The debt was unloaded by original lenders, including Barclays and RBS, over the past year with a number of dealers active in the paper. The selling was done between the 90s and 30s, but in April the debt was trading in the 70s and then fell precipitously to the mid 40s after the company announced it needed more cash to survive.

A Jarvis spokeswoman explained that Deutsche Bank is now providing a £22.7 million revolver and a £8.7 million standby term loan facility. The £297 million of bank facilities will be converted into approximately 95% of the equity. If successful--contingent on shareholder approval--there will be an underwritten placing of £50 million of new shares open to the equity investors that will take out the interim financing. If the shareholders don't approve the transaction, they will be wiped out.

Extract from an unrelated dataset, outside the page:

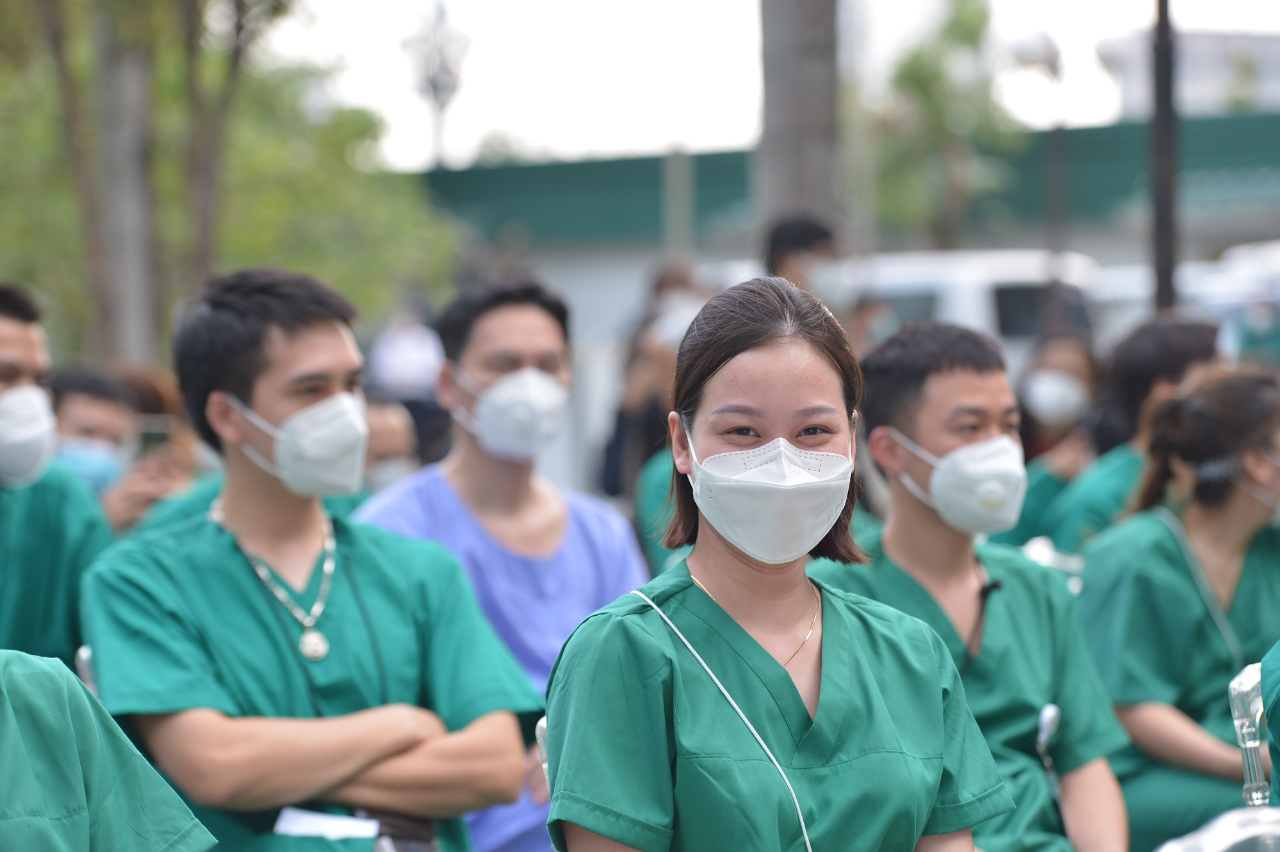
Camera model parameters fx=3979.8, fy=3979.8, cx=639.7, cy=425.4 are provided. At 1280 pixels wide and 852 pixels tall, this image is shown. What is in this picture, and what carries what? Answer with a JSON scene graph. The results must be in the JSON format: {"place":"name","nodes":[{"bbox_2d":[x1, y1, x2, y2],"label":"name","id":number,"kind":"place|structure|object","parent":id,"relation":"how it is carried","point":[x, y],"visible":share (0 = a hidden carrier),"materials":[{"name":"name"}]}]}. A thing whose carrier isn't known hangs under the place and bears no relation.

Deutsche Bank, which according to several distressed sources is not heavily invested in the name but was active trading the paper, will earn fees for arranging the financing and receive warrants that will be held up to 15% value of the equity. The bank will also be given an eighteen month right of first refusal to arrange any future debt or equity raising for Jarvis.

"It's trading at option value right now," said one distressed dealer in London, adding that the exchange creates permanent dilution and that even 20 could be a high price. Another source added that he was surprised the hedge funds were willing to buy the paper at such rich levels in the past and attributed this to a lack of understanding of the enormity of the problems affecting Jarvis. The company has been struggling since May 2002 when a train was derailed in Southern England. The company also overpaid for rights to run Private Finance Initiative (PFI) contracts with the U.K governments. Since then, the company has exited the PFI contracts and has sold its stake in the London Underground for £147 million and is now focusing on its road-building and rail businesses.

One investor in the debt noted it has been bad for the hedge funds, but he said going forward "There's something to be done. It's not a disaster." Peter Collini, a managing director with Gazelle Corporate Finance, which advised Jarvis on consolidating its debt and the restructuring, added "The problems were large, but you've now got a very good rail business that has great potential domestically and the management team have done a fantastic job rebuilding the credibility with Network Rail." He also added that the hedge fund involvement was positive for the company, since their economics are different from the original lenders. "They quickly assessed the Deutsche Bank proposal as the best alternative and are looking for a loan-to-own."